> [Source data]
-- -- --

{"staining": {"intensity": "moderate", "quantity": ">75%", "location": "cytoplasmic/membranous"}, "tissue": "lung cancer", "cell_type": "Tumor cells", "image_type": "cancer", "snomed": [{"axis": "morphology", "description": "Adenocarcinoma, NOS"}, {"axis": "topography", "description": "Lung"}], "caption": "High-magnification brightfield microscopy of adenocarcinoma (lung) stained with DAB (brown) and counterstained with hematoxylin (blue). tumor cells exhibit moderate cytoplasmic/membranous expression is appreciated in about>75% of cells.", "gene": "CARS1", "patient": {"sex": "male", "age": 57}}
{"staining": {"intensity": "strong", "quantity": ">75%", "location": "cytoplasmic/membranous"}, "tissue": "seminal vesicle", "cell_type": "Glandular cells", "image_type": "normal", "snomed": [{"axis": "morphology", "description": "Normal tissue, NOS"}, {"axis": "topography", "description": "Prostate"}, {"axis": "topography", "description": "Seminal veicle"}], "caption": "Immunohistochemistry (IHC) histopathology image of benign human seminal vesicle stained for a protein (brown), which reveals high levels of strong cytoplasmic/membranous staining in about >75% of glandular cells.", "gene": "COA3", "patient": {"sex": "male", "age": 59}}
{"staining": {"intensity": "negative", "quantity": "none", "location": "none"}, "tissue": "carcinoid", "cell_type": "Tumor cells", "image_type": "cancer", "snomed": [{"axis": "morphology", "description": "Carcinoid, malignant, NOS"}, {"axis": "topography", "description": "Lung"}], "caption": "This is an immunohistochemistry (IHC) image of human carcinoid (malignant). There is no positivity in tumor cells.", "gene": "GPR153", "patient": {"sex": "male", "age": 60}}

-- -- --

> [To do] Copy out all of the listing, exactly as it reads.

> [Response below]
{"staining": {"intensity": "moderate", "quantity": ">75%", "location": "cytoplasmic/membranous"}, "tissue": "lung cancer", "cell_type": "Tumor cells", "image_type": "cancer", "snomed": [{"axis": "morphology", "description": "Adenocarcinoma, NOS"}, {"axis": "topography", "description": "Lung"}], "caption": "High-magnification brightfield microscopy of adenocarcinoma (lung) stained with DAB (brown) and counterstained with hematoxylin (blue). tumor cells exhibit moderate cytoplasmic/membranous expression is appreciated in about>75% of cells.", "gene": "CARS1", "patient": {"sex": "male", "age": 57}}
{"staining": {"intensity": "strong", "quantity": ">75%", "location": "cytoplasmic/membranous"}, "tissue": "seminal vesicle", "cell_type": "Glandular cells", "image_type": "normal", "snomed": [{"axis": "morphology", "description": "Normal tissue, NOS"}, {"axis": "topography", "description": "Prostate"}, {"axis": "topography", "description": "Seminal veicle"}], "caption": "Immunohistochemistry (IHC) histopathology image of benign human seminal vesicle stained for a protein (brown), which reveals high levels of strong cytoplasmic/membranous staining in about >75% of glandular cells.", "gene": "COA3", "patient": {"sex": "male", "age": 59}}
{"staining": {"intensity": "negative", "quantity": "none", "location": "none"}, "tissue": "carcinoid", "cell_type": "Tumor cells", "image_type": "cancer", "snomed": [{"axis": "morphology", "description": "Carcinoid, malignant, NOS"}, {"axis": "topography", "description": "Lung"}], "caption": "This is an immunohistochemistry (IHC) image of human carcinoid (malignant). There is no positivity in tumor cells.", "gene": "GPR153", "patient": {"sex": "male", "age": 60}}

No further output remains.